Even Parsons presumably would have found at least some of the Pleadings Book forms acceptable. After the passage just quoted, he went on to recount that his father “was himself a very good pleader, having devoted much time to the science. When he had students, every one was expected to write out, in a book prepared for that purpose, declarations, pleas, and forms, which my father had prepared or adopted. I have some of these books now; and the volumes of precedents, afterwards published for the use of the profession, by Anthon, Story, Oliver, and others, were compiled in a good degree from these books.”12
Whatever one may think of the copying out of pleadings as a method of law study, it was a means of preserving and passing on forms from one generation to the next. Undoubtedly Adams' students and other lawyers copied forms from the Pleadings Book. By some such means a few of Adams' pleadings survived to appear in the numerous “volumes of precedents” which the 19th century brought forth. In 1802, Benoni Perham, a young Massachusetts law student, compiled and published at Boston the first of these works, American Precedents of Declarations, Collected Chiefly
from Manuscripts of Accomplished Pleaders; Digested and Arranged under Distinct Titles and Divisions; and Adapted to the Most Modern Practice.
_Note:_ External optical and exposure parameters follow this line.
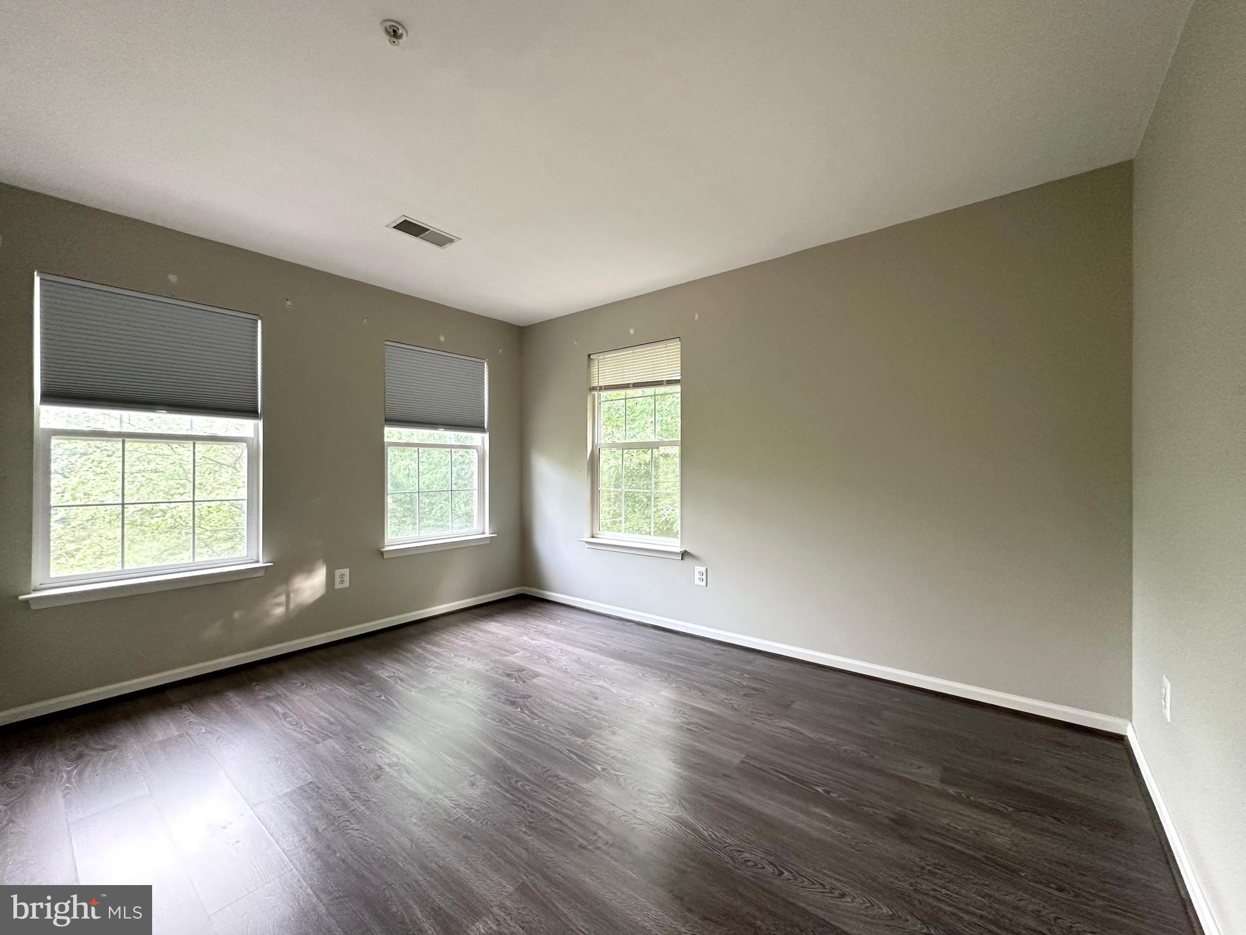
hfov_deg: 102.1
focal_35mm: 14
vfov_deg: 85.7
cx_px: 623
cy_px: 468
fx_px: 504
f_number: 2.2
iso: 320
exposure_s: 1/74
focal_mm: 2.22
The volume contained the declarations in Holden v. Conner
(Form I), Waldo v. Gridley
(Form II), Hill v. Whiting
(Form IV), and Richards v. Doble
(Form VI). These pleadings appeared with only slight changes, and all but Waldo
were attributed (with some unfairness to their real drafters) to “J. Adams.” In addition, numerous similarities may be observed between forms in the Pleadings Book and those taken by Perham from Parsons and other lawyers.
Perham's work, revised by John Anthon, appeared in at least two later editions.13
In 1828 at Boston, Benjamin Lynde Oliver brought out an enlarged version of American Precedents
entitled Forms of Practice; or American Precedents in Actions, Personal and Real.
Anthon and Oliver both reprinted Adams' pleadings with Perham's other forms. In the fifth revised edition of Forms of Practice,
published in 1905 when the old system had all but run its course, those forms still appeared.14
In the 19th century, as the practice of law in the United States grew more sophisticated, the works of the great English pleading authorities—Chitty, Stephen, and others—were published in numerous American editions and became the standard for several generations of lawyers.15
Under this influence American pleading developed into a science that rivaled or even exceeded the English practice in complexity. At the same time the native tradition of simplicity and adaptability derived from the 18th-century forms was preserved in American Precedents
and its successors. Native jurists like Stearns and Dane cited the work. In at least one instance, one of the Adams pleadings appearing in it was discussed at some length as a useful and unique Massachusetts practice still followed there.16
Adams' Pleadings Book thus helped to carry forward into the busy 19th century the law of an earlier era in which flexibility was as important as technicality.